Le socialiste Michel Jadot, ancien patron du SPF Emploi, n’a pas de mots assez durs pour critiquer la mesure annoncée par la suédoise. Jean Hindriks, membre de la commission d’experts sur la réforme des pensions, estime que  » cela ne règle qu’un quart du problème « .

Les négociateurs de la Suédoise ont pris tout le monde par surprise en annonçant ce matin un accord sur l’allongement de l’âge légal de la pension qui passerait à 66 ans en 2025 et à 67 ans en 2030. Un acte de courage politique ? « Oui, c’est un acte de courage, si l’on considère que cela va à l’encontre de ce que la majorité des gens pense, souligne Pierre Verjans, politologue à l’ULg. Mais en disant cela, je ne dis rien de la qualité du geste… »

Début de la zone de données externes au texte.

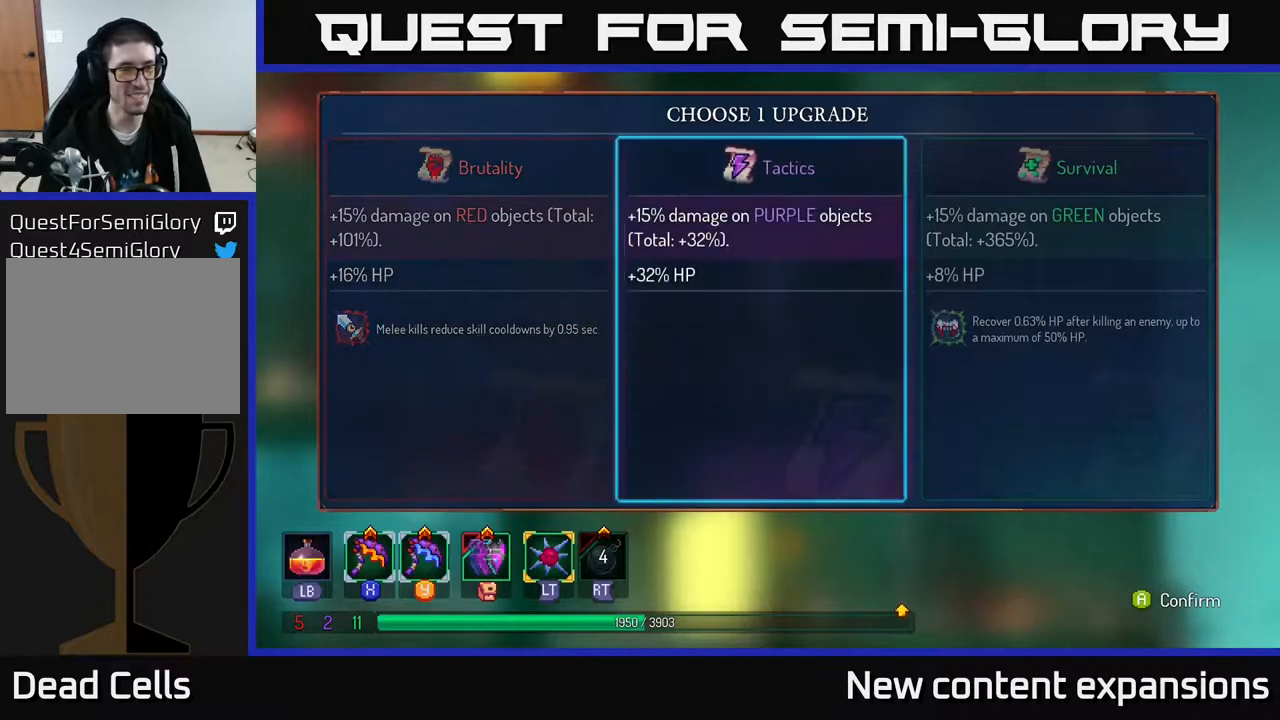
{"buttons": ["A"], "left_stick": "center", "right_stick": "center", "events": [[17, "DPAD_RIGHT", "up"], [200, "DPAD_LEFT", "down"], [283, "DPAD_LEFT", "up"], [450, "A", "down"]]}
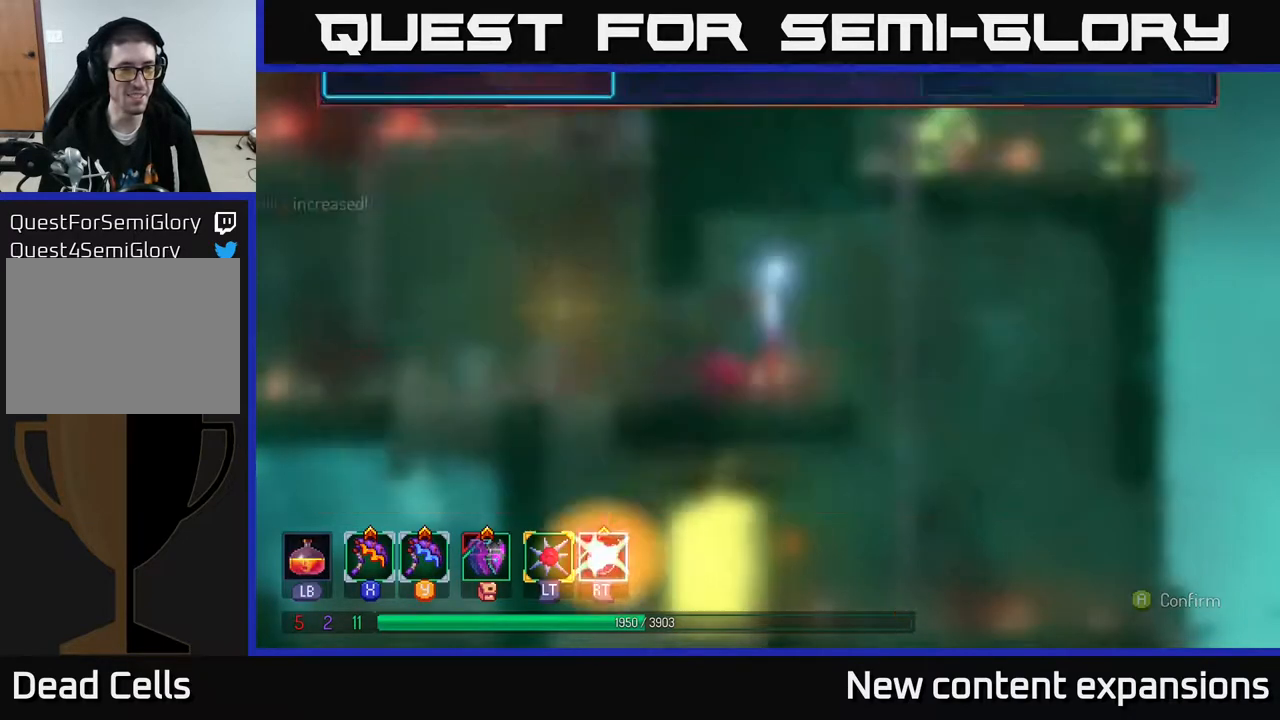
{"buttons": [], "left_stick": "center", "right_stick": "center", "events": [[33, "A", "up"]]}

Précisément. Aux yeux de Michel Jadot, ancien président du SPF Emploi et Travail, ancien président des Mutualités socialistes, sur le fond, ce n’est certainement pas un acte de courage politique. « C’est au contraire de la démagogie, un slogan qui correspond bien à l’air du temps, à l’image du service minimum pour les services publics ou des travaux d’intérêt public pour les chômeurs. Sur le fond, cela ne change rien… ; clame-t-il. Ils reprennent simplement une hypothèse qui a été faite par la commission des experts chargés de préparer la réforme des pensions. Ceux-ci précisaient bien que ce n’était pas scientifiquement prouvé, et à discuter avec les interlocuteurs sociaux. En soi, cette augmentation de l’âge légal n’a aucun sens. »

Jean Hindriks, professeur d’économie politique à l’UCL et membre de cette commission d’experts ayant étudié la réforme des pensions à la demande du gouvernement sortant, est davantage nuancé. « C’est une décision que prennent tous les gouvernements d’Europe, souligne-t-il. Cette mesure s’impose un peu, même si elle est politiquement délicate. Il s’agit au fond d’engager les gouvernements suivants à oeuvre dans cette direction. »

Cela étant, précise-t-il, l’allongement de l’âge légal de la pension « n’est qu’une demi-mesure » qui « ne règle qu’un quart de la question ». « Elle met l’âge légal en phase avec l’augmentation attendue de l’espérance de vie, qui devrait augmenter d’un an dans les dix prochaines années. Cela reste une hypothèse. Mais les trois quarts du problème lié à la difficulté de financer les pensions, ce sont les enfants du baby-boom survenu entre 1945 et 1965 qui arrivent aujourd’hui à la retraite. Chaque année, cela concerne 120.000 personnes. Le déficit de la sécurité sociale, on le creuse dès à présent. »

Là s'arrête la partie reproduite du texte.